ARBEITSANWEISUNGEN =
a. Gib den Text über die Ermittlungen gegen Netzpolitik.org wieder, beginnend mit "Netzpolitik.org hatte von" und weiter bis einschließlich "gegen Unbekannt ermittelt.". Ersetze dabei "Redaktion" durch "Blogredaktion".
b. Beantworte zum Text über die Ermittlungen gegen Netzpolitik.org diese Fragen:
(i) Wer hatte laut der Süddeutschen Zeitung Anzeige erstattet?
(ii) In welchen Monaten veröffentlichte Netzpolitik.org Auszüge aus vertraulichen Berichten des Verfassungsschutzes?
(iii) Welcher Paragraf des Strafgesetzbuchs definiert den Straftatbestand des Landesverrats?

VORGEGEBENER TEXT =
Gegen den Blog Netzpolitik.org ermittelt der Generalbundesanwalt wegen des Vorwurfs des Landesverrats. Das meldete zunächst die Süddeutsche Zeitung sowie NDR und WDR. Der Blog bestätigt offiziell vom Generalstaatsanwalts über die Ermittlungen informiert worden zu sein.
Laut der Süddeutschen Zeitung hatte Hans-Georg Maaßen, der Präsident des Bundesamts für Verfassungsschutz (BfV), Anzeige erstattet. Inzwischen sind die Ermittlungen jedoch ausgesetzt worden.
Netzpolitik.org hatte im Februar und April jeweils Auszüge aus vertraulichen Berichten des Verfassungsschutzes publiziert. Sie bezogen sich auf die Schaffung einer Überwachungseinheit, die Kommunikation und Organisation von Extremisten im Internet untersuchen sollte. Die Artikel erschienen unter den Überschriften “Geheimer Geldregen: Verfassungsschutz arbeitet an ‘Massenauswertung von Internetinhalten’” und “Geheime Referatsgruppe: Wir präsentieren die neue Verfassungsschutz-Einheit zum Ausbau der Internet-Überwachung.”
Netzpolitik.org hatte von der Anzeige schon vor drei Wochen erfahren und sich unter anderem damit befasst, dass in solchen Fällen eine Ermittlung durch den Generalbundesanwalt unüblich sei. Unklar war zunächst gewesen, ob sich die Ermittlungen ausschließlich gegen die Quellen des Blogs oder auch gegen die Redaktion richten würden. Nun bestätigt aber Netzpolitik.org, dass die Betreiber Andre Meister und Markus Beckedahl als Gegenstand der Ermittlungen genannt werden und persönlich angeschrieben wurden. Des Weiteren werde gegen Unbekannt ermittelt.
Der Straftatbestand des Landesverrats wird von Paragraf 94 des Strafgesetzbuchs definiert: “Wer ein Staatsgeheimnis […] an einen Unbefugten gelangen lässt oder öffentlich bekanntmacht, um die Bundesrepublik Deutschland zu benachteiligen oder eine fremde Macht zu begünstigen, und dadurch die Gefahr eines schweren Nachteils für die äußere Sicherheit der Bundesrepublik Deutschland herbeiführt, wird mit Freiheitsstrafe nicht unter einem Jahr bestraft.” Er wurde in der Geschichte der Bundesrepublik gelegentlich gegen Medien vorgebracht; bekanntestes Beispiel dürfte die Spiegel-Affäre von 1962 bleiben, nachdem das Magazin über geheime NATO-Planungen für den Fall eines Erstschlags der Sowjetunion berichtet hatte.

AUSZÜGE DER DATENSÄTZE =
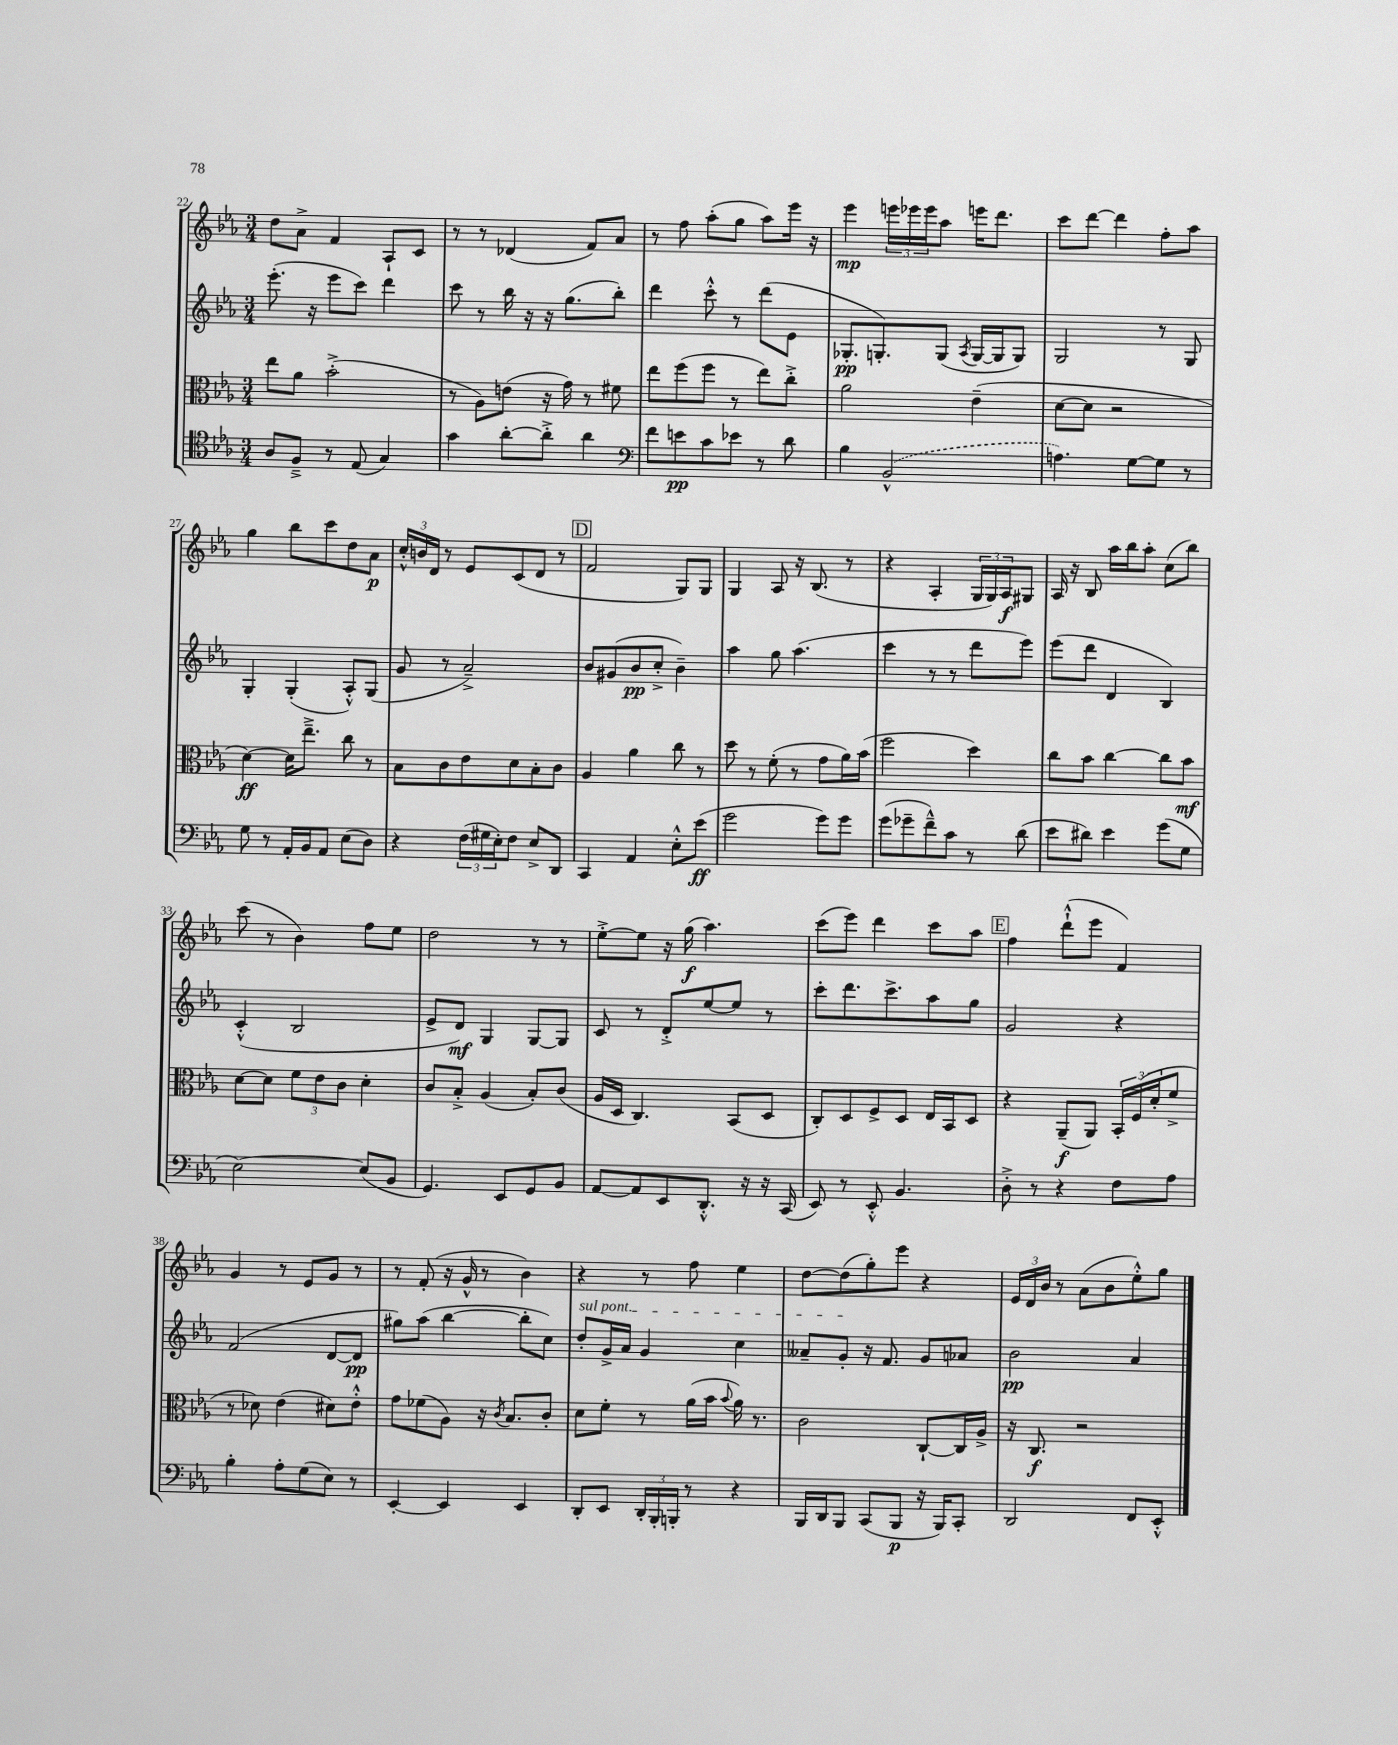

**kern	**kern	**kern	**kern
*staff4	*staff3	*staff2	*staff1
*clefC4	*clefC3	*clefG2	*clefG2
*k[b-e-a-]	*k[b-e-a-]	*k[b-e-a-]	*k[b-e-a-]
*M3/4	*M3/4	*M3/4	*M3/4
8A-	8ee-	(8.eee-'	8dd
8F~^	8a-	.	8a-^
.	.	16r	.
8r	(2b-'^	8eee-	4f
(8E-	.	8ccc)	.
4G)	.	4ddd	8A-`
.	.	.	8c
=	=	=	=
4g	8r	8ccc	8r
.	8A-)	8r	8r
[8a-'	(8e	16bb-	(4d-
.	.	16r	.
8a-'^]	16r	16r	.
.	16g)	(8.gg	.
4a-	8r	.	8f)
.	8f#	8bb-')	8a-
=	=	=	=
*clefF4	*	*	*
8f	8ee-	4ddd	8r
8e	(8ff	.	8ff
8c	8ff	8ccc'^^	(8aa-'
8e-	8r	8r	8gg
8r	8ee-)	(8ddd	8aa-)
8d	8cc'^	8e-	16eee-
.	.	.	16r
=	=	=	=
4B-	2a-	8.G-'	4eee-
.	.	8.G')	.
(2BB-^^	.	.	24eee
.	.	.	24eee-
.	.	.	24eee-
.	.	(8G	8aa-
.	.	8qA-	.
.	(4e-~	[16G	16eee
.	.	16G]	8.ddd
.	.	8G)	.
=	=	=	=
4.A)	[8d	2G	8ccc
.	8d]	.	[8ddd
.	2r	.	4ddd]
[8G	.	.	.
8G]	.	8r	8ff'
8r	.	8G	8aa-
=	=	=	=
8G	[4d)	4G'	4gg
8r	.	.	.
16AA-'	16d]	(4G'	8bb-
16BB-	8.ee-~^	.	.
8AA-	.	.	8ccc
(8E-	8cc	8A-'^^)	8dd
8D)	8r	(8G	8a-
=	=	=	=
4r	8B-	8g	24cc'^^
.	.	.	24b
.	.	.	24d
.	8c	8r	8r
(24F	8e-	2a-~^)	8e-
24G#	.	.	.
24E-')	.	.	.
8F	8d	.	(8c
8E-^	8B-'	.	8d
8DD	8c	.	8r
=	=	=	=
4CC	4A-	8b-	2f
.	.	(8g#	.
4AA-	4a-	8b-	.
.	.	8cc'^	.
8E-'^^	8cc	4b-~)	8G)
(8e-	8r	.	8G
=	=	=	=
2g	8dd	4aa-	4G
.	8r	.	.
.	(8f'	8gg	8A-
.	8r	(4.aa-	16r
.	.	.	(8.B-
8g)	8g	.	.
8g	16a-)	.	8r
.	(16b-	.	.
=	=	=	=
(8g	2ff	4ccc	4r
8g-~	.	.	.
8f~^^)	.	8r	4A-'
8c	.	8r	.
8r	4dd)	8ddd	24G
.	.	.	24G)
.	.	.	24A-
(8d	.	8eee-)	8G#
=	=	=	=
8e-	8cc	(8eee-	16A-
.	.	.	16r
8d#)	8b-	8ddd	8B-
4e-	[4cc	4d	16aa-
.	.	.	16bb-
.	.	.	8aa-'
(8g	8cc]	4B-)	(8cc
8G	8b-	.	8bb-)
=	=	=	=
[2E-)	[8d	(4c'^^	(8ccc
.	8d]	.	8r
.	12f	2B-	4b-)
.	12e-	.	.
.	12c	.	.
(8E-]	4d'	.	8ff
8BB-	.	.	8ee-
=	=	=	=
4.GG)	8c	8e-^	2dd
.	8B-'^	8d)	.
.	(4A-	4G	.
8EE-	.	.	.
8GG	8B-')	[8G	8r
8BB-	(8c	8G]	8r
=	=	=	=
[8AA-	16A-	8c	[8ee-'^
.	16D	.	.
8AA-]	4.C)	8r	8ee-]
8EE-	.	8d'^	16r
.	.	.	(16gg
8.DD'^^	.	[8ee-	4.aa-)
.	(8BB-	8ee-]	.
16r	.	.	.
16r	8D	8r	.
(16CC	.	.	.
=	=	=	=
8EE-)	8C')	8ccc'	(8ccc
8r	8D	8.ddd	8eee-)
8EE-'^^	8F^	.	4ddd
.	.	8.ccc^	.
4.BB-	8D	.	.
.	16E-	8aa-	8ccc
.	16BB-	.	.
.	8D	8gg	8aa-
=	=	=	=
8D'^	4r	2g	4ff
8r	.	.	.
4r	(8AA-~	.	(8ddd`^^
.	8AA-)	.	8eee-
8F	24BB-'	4r	4f)
.	(24F	.	.
.	24d'	.	.
8A-	8f^	.	.
=	=	=	=
4B-'	8r	(2f	4g
.	8d-)	.	.
8A-'	(4e-	.	8r
(8G	.	.	8e-
8E-)	8d#)	[8d	8g
8r	8e-'^^	8d]	8r
=	=	=	=
[4EE-'	8g	8gg#)	8r
.	(8f-	(8aa-	(8f'
4EE-]	8A-)	[4bb-	16r
.	.	.	16g^^
.	16r	.	8r
.	8qc	.	.
.	8.B-	.	.
4EE-	.	8bb-']	4b-)
.	8c'	8cc)	.
=	=	=	=
8DD'	8d	8dd'	4r
8EE-	8f'	16g^	.
.	.	16a-	.
24DD'	8r	4g	8r
24BBB-'	.	.	.
24BBB'	.	.	.
8r	(16a-	.	8ff
.	16b-	.	.
.	8qqb-	.	.
4r	16a-)	4cc	4ee-
.	8.r	.	.
=	=	=	=
16BBB-	2c	8a--~	[8dd
16DD	.	.	.
8BBB-	.	8g'	(8dd]
(8CC	.	16r	8gg')
.	.	8.f	.
8BBB-	.	.	8eee-
16r	[8C`	8g	4r
16BBB-)	.	.	.
8CC'	16C]	8a-	.
.	16A-^	.	.
=	=	=	=
2DD	16r	2b-	24e-
.	.	.	24d
.	8.C	.	.
.	.	.	24b-
.	.	.	8r
.	2r	.	(8a-
.	.	.	8b-
8FF	.	4a-	8ee-'^^)
8EE-'^^	.	.	8gg
==	==	==	==
*-	*-	*-	*-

ANTWORTEN JE AUFGABE =
a.
Netzpolitik.org hatte von der Anzeige schon vor drei Wochen erfahren und sich unter anderem damit befasst, dass in solchen Fällen eine Ermittlung durch den Generalbundesanwalt unüblich sei. Unklar war zunächst gewesen, ob sich die Ermittlungen ausschließlich gegen die Quellen des Blogs oder auch gegen die Blogredaktion richten würden. Nun bestätigt aber Netzpolitik.org, dass die Betreiber Andre Meister und Markus Beckedahl als Gegenstand der Ermittlungen genannt werden und persönlich angeschrieben wurden. Des Weiteren werde gegen Unbekannt ermittelt.

b.
(i) Hans-Georg Maaßen, der Präsident des Bundesamts für Verfassungsschutz (BfV)
(ii) Im Februar und im April
(iii) Paragraf 94